Abstract

The high error rate in spontaneous speech recognition is due in part to the poor modeling of pronunciation variations. An analysis of acoustic data reveals that pronunciation variations include both complete changes and partial changes. Complete changes are the replacement of a canonical phoneme by another alternative phone, such as ‘b’ being pronounced as ‘p’. Partial changes are the variations within the phoneme, such as nasalization, centralization, voiceless, voiced, etc. Most current work in pronunciation modeling attempts to represent pronunciation variations either by alternative phonetic representations or by the concatenation of subphone units at the hidden Markov state level. In this paper, we show that partial changes are a lot less clear-cut than previously assumed and cannot be modeled by mere representation by alternate phones or a concatenation of phone units. We propose modeling partial changes through acoustic model reconstruction. We first propose a partial change phone model (PCPM) to differentiate pronunciation variations. In order to improve the model resolution without increasing the parameter size too much, PCPM is used as a hidden model and merged into the pre-trained acoustic model through model reconstruction.
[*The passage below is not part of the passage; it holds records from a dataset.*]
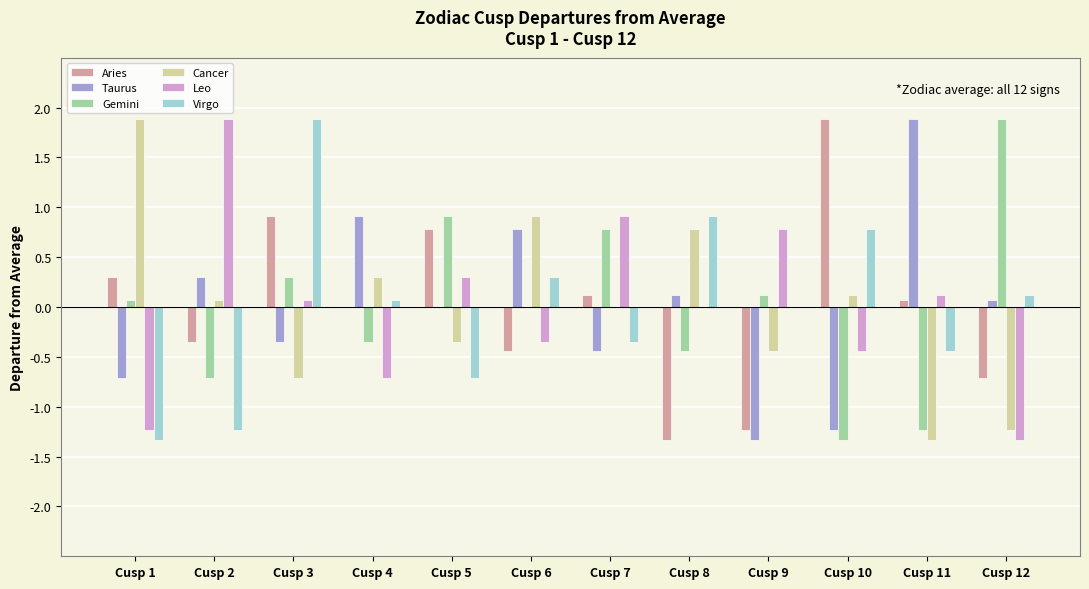

At which category is the sum across all series the highest?

Cusp 3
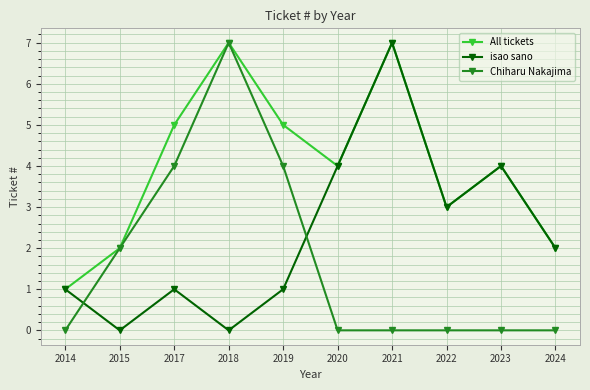

Which series has the largest total across all categories?

All tickets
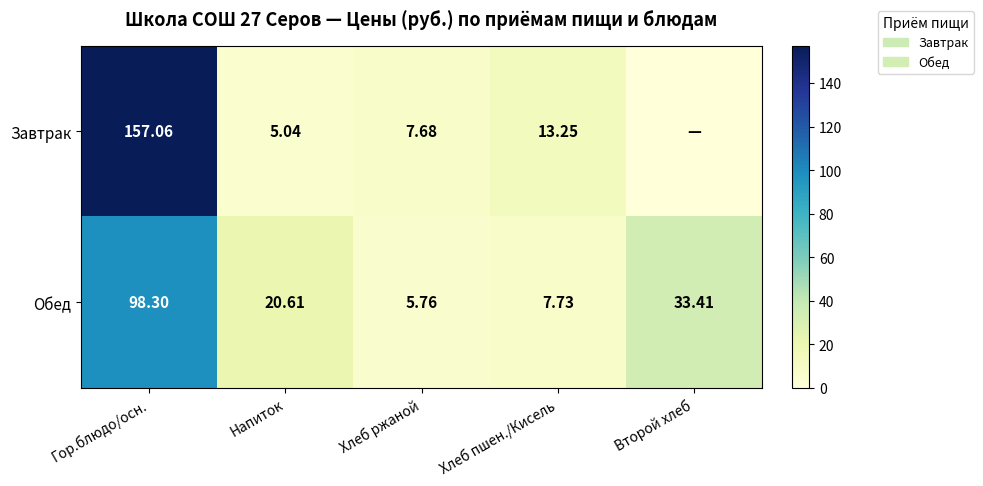

At which label does Обед first exceed 20?

Гор.блюдо/осн.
To avoid model confusion, auxiliary decision trees are established for PCPM triphones, and one auxiliary decision tree can only be used by one standard decision tree. The acoustic model reconstruction on triphones is equivalent to decision tree merging. The effectiveness of this approach is evaluated on the 1997 Hub4NE Mandarin Broadcast News corpus (1997 MBN) with different styles of speech. It gives a significant 2.39% syllable error rate absolute reduction in spontaneous speech.